De nouvelles recommandations scientifiques pour la prise en charge du cancer du col de l’utérus : l’attention est aussi portée sur le désir d’enfant et la sexualité

  • Novembre 21, 2011

Le Centre fédéral d’expertise des soins de santé (KCE) a développé, en collaboration avec le Collège d’Oncologie, de nouvelles recommandations de bonne pratique pour le diagnostic, le traitement et le suivi des femmes atteintes d’un cancer du col de l’utérus. Ces recommandations sont basées sur une revue systématique de la littérature, une primeur pour ce cancer en Belgique. Elles accordent une attention toute particulière au désir d’enfant et à la sexualité des femmes concernées. En 2008, un cancer du col de l’utérus a encore été diagnostiqué chez plus de 600 femmes, et environ 200 femmes en sont décédées.

Qu’est-ce qu’une recommandation de bonne pratique ?

A l’heure actuelle, il est pratiquement impossible pour tous les praticiens de rester informés de tous les développements médicaux. Afin de les aider à choisir au mieux entre toutes les stratégies diagnostiques et thérapeutiques existantes, des recommandations cliniques sont établies par des spécialistes des différentes disciplines concernées par la prise en charge de l’affection considérée. Ces recommandations se basent entre autres sur les publications les plus récentes parues dans la littérature internationale.

Plus de 600 nouveaux cas diagnostiqués, et presque 200 décès en 2008

En 2008 (statistiques les plus récentes), notre pays a enregistré 643 nouveaux cas de cancer du col de l’utérus et au cours de la même année, 186 femmes décédaient de cette maladie. L’âge moyen de la femme au moment du diagnostic est de 54 ans ; toutefois, un nombre considérable de cas concernent des femmes jeunes qui souhaitent encore avoir des enfants.

Préserver la fertilité par un diagnostic précoce

Le traitement de référence des cancers diagnostiqués à un stade précoce, consiste à retirer totalement l’utérus, une intervention appelée hystérectomie. Chez les femmes qui souhaitent encore avoir des enfants, cette intervention peut être moins radicale, de manière à permettre une grossesse future. Les recommandations édictées valent également pour la prise en charge du cancer du col lorsqu’il est diagnostiqué chez une femme enceinte. En outre, des recommandations ont été formulées pour limiter l’impact du traitement sur la vie sexuelle future de la patiente.

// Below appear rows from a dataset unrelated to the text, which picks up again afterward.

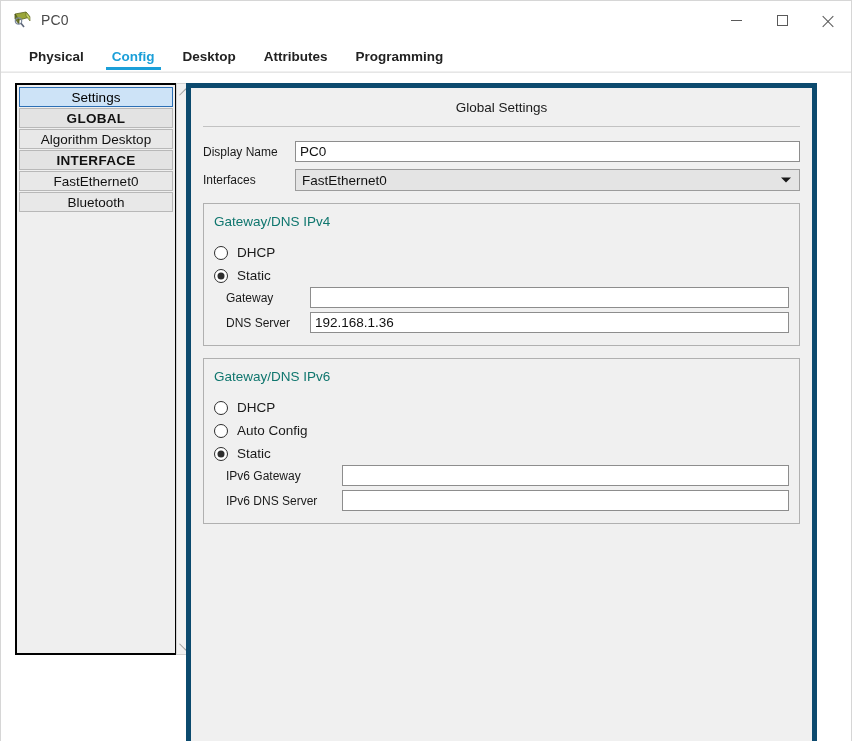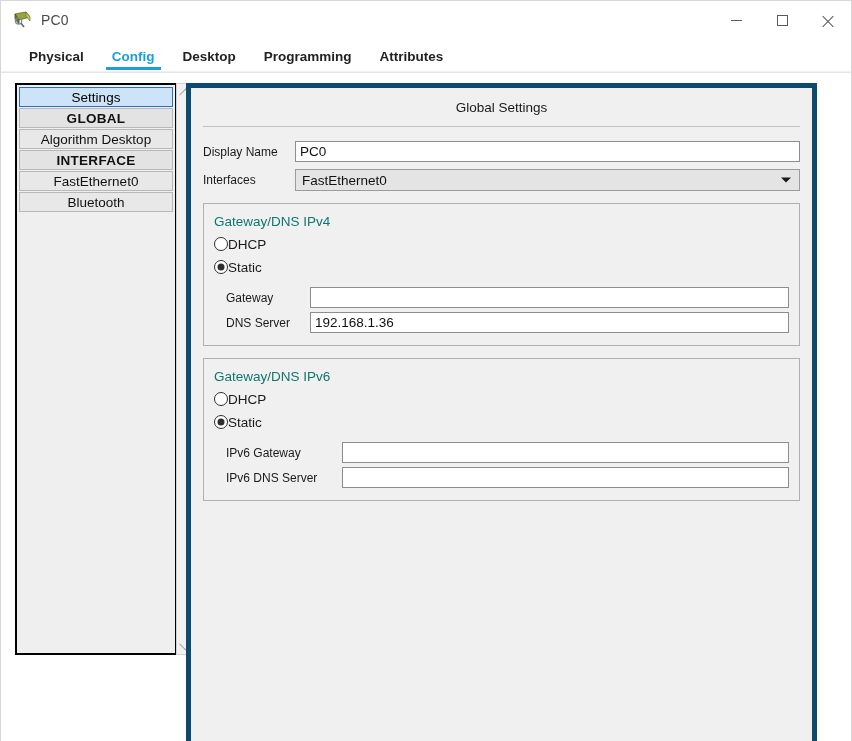--- a/index.html
+++ b/index.html
@@ -420,8 +420,8 @@
     <div class="tab">Physical</div>
     <div class="tab active">Config</div>
     <div class="tab">Desktop</div>
+    <div class="tab">Attributes</div>
     <div class="tab">Programming</div>
-    <div class="tab">Attributes</div>
   </div>
 
   <div class="body-area">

Les patientes étant à un stade avancé de cancer seront traitées par chimiothérapie et radiothérapie. En cas de cancer métastasé, on essaiera d’allonger l’espérance de vie et d’alléger les symptômes grâce à la chimiothérapie.

Etape suivante : implémentation, définition d’indicateurs de qualité et information des praticiens

Le Collège d’Oncologie est responsable de la publication et de la diffusion de ces recommandations. Dans une étape ultérieure, des indicateurs de qualité seront définis et mesurés, en collaboration avec la Fondation Registre du Cancer afin d’évaluer l’application des recommandations sur le terrain et d’informer les praticiens concernés. Toutes ces étapes concourent à l’instauration d’un système intégral de qualité, comme le recommandait le rapport KCE 152 publié au début de l’année 2011.

L’évolution scientifique médicale est rapide et constante. C’est la raison pour laquelle les recommandations devront être actualisées d’ici 5 ans, afin de tenir compte des derniers développements dans la prise en charge du cancer du col de l’utérus.

Collaboration avec un centre d’expertise néerlandais

Le développement de ces recommandations s’est déroulé en partenariat avec l’organisation IKNL (Réseau Intégré des centres en oncologie aux Pays-Bas). L’échange intensif a permis aux deux partenaires un gain de temps et de qualité du produit fini, et cette expérience est certainement à renouveler à l’avenir.